Driving aboard the Navy base at Sewell’s Point to meet Rear Admiral Dixon Smith, one notices fewer Sailors and the effects of extended deployments. Admiral Smith is the Commander of the Mid-Atlantic Region. As regional commander, Smith is responsible for the operation of Navy installations in 13 states from North Carolina to Maine, providing support programs and services for the fleet, fighter and family. He understands the importance and brings energy and experience to the topic of transitioning and hiring veterans. While serving tours as regional commander in Hawaii and the Navy’s Southwest Region headquartered in San Diego, Smith has seen two other areas involved in the challenge of retaining transitioning veterans. He shared that Admiral John Harvey, U.S. Navy, retired, and now the Virginia Secretary of Veterans Affairs and Homeland Security was in his office the week prior and this discussion included transitioning veterans.
The Admiral immediately crystallized the issue. “The veterans don’t know where to go to find the jobs, and the companies don’t know where to go to find the veterans.” Each year, nearly 10,000 Sailors from Hampton Roads units retire or transition from the service. Of those, the service estimates 3,000 will stay in the area. Smith says there is incredibly positive energy to seek solutions to retain and employ transitioning veterans in Hampton Roads. He also understands that the Navy is “not set up to be easy or convenient for the job market.” Smith is confident, however, of a collaborative solution to help both sides find each other and is a champion of the effort.

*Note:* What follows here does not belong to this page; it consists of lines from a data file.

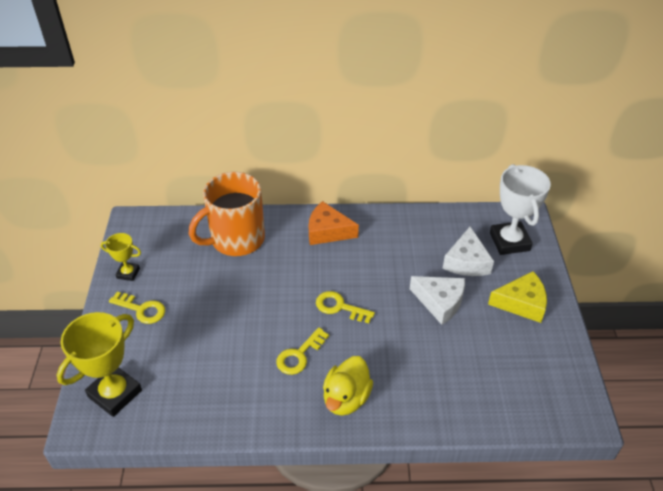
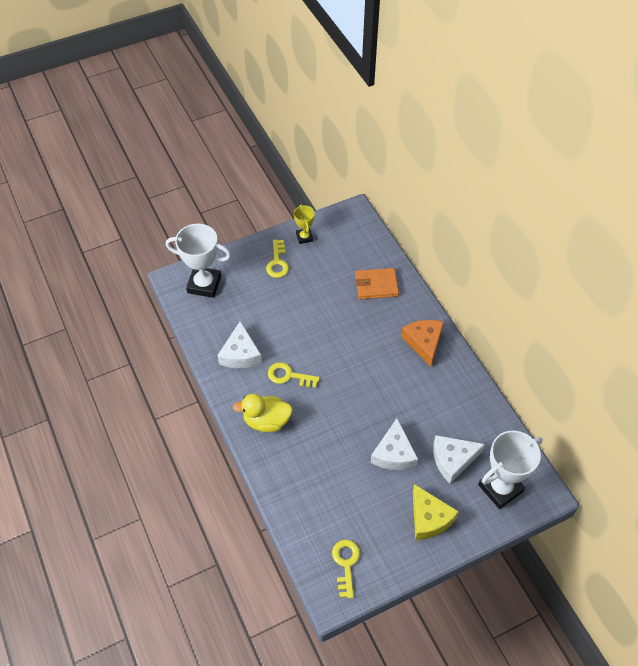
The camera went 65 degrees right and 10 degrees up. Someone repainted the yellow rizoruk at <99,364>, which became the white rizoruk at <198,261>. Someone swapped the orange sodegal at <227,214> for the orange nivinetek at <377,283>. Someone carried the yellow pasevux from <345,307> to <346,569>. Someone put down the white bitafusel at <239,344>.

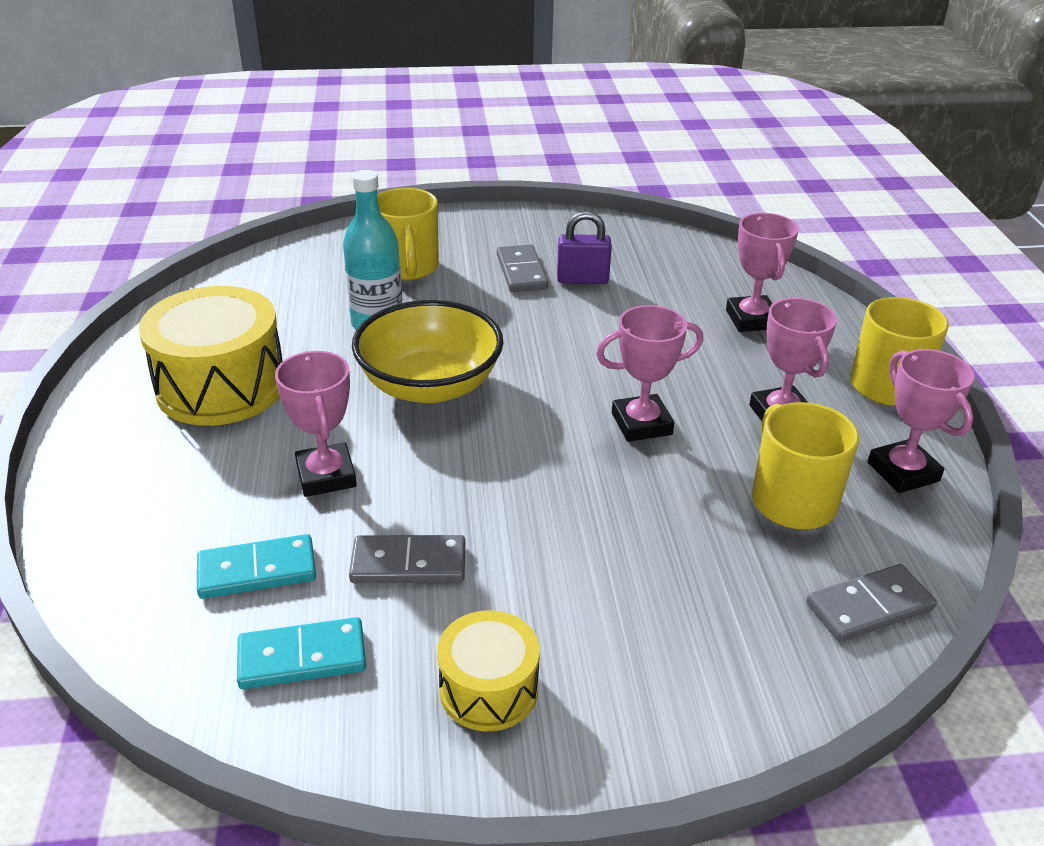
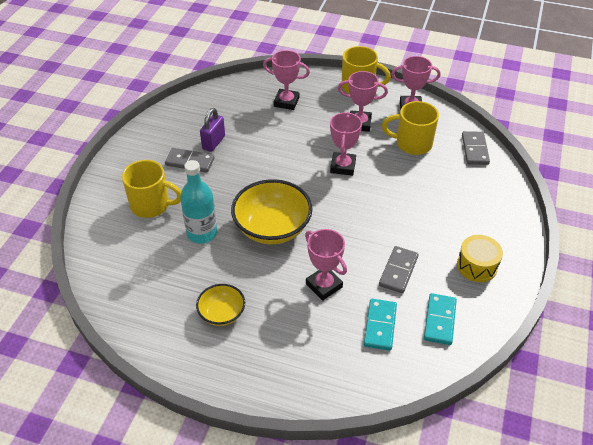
The camera went 65 degrees left and 10 degrees up. Someone swapped the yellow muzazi at <210,356> for the yellow sanene at <220,305>. Someone rotated the pink rizoruk at <316,424> by 45 degrees clockwise.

Smith knows the process can be better, desiring to see the transition programs maintain pace with the fast changing business world, especially since most veterans will wind up working at small businesses as opposed to large publicly traded corporations. He experiences first-hand the hundreds of organizations looking for veterans and knows that the Navy is “not set up to let them all in the door” to meet with veterans. And given the crushing op-tempo, today’s service members can’t wade through the endless number of organizations that want to help, and determine the one that’s right for them.
He knows there is a lot of goodwill out there, but believes the community needs to come together and collaborate among the many organizations, subordinating their individual interests to send the Sailor to the right place. The question isn’t “how can you not hire a vet, it’s how do you get to them.” He’s concerned that it’s a daunting task for a 23-year-old to look through two pages of websites and decide which one will help them.
So what’s the answer? The Admiral says a couple of initiatives he has seen across the country may be potential road maps for the way ahead. The single theme that emerges shows success is achieved more often in public private partnerships. And the most successful initiatives leverage existing programs while removing stovepipes, and engaging the business community to help solve the issue.
What can the DoD do to help veterans convert their specialty into a certification that provides a higher market value for their experience? Admiral Smith shares that the DoD has worked hard to develop the Joint Services Transcript to show equivalent credits, like the Marine Main Propulsion specialty. But not all the schools take those credits, and some of those schools are the ones the transitioning service member should be attending. While the primary transition class, called Transition GPS (Goals, Plans, Success), is becoming more robust than its predecessor, “we still have to reach that person a year before he or she gets out,” and “not the week before they go on terminal leave.” This is so they have time to make sure they have their certifications and they can figure out which industry values them. He also points to a program that recognizes the change in self-interest of a veteran. The concept addresses the fact that individuals enter the service with a healthy sense of “I” and the services replace that with the team concept of “we.” And while teamwork is important in business and the services, veterans competing for positions in the business community, often need to relearn the notion of rational self-interest.
If the VSRA could change one thing about their approach to finding veterans, Admiral Smith would advise them to look at a mentorship program. Businesses love the veteran when they meet them, and they want them to succeed. The VSRA should build personal relationships with individual Sailors and help them navigate the business world. Meet with the individual and take them to the yard and show them around. Yet he immediately recognizes the challenge with this from DoD’s perspective. For example, giving them time off on the taxpayer dollar is not an option. And he recognizes this is not a wholesale solution, it’s an individual solution.
Admiral Smith said improving the odds of transitioning service members and the Hampton Roads business community finding each other “is a tough nut to crack. If it was easy we would have already solved it. We know [veterans] will be valuable to any business. We need to eliminate the stovepipes, put down our individual interests and do this as a group, because otherwise it’s too confusing of a world, and [the service members] don’t know where to go, and don’t know where to start.”
Marcus Boggs is a government contract specialist with Wells Fargo Bank in Norfolk.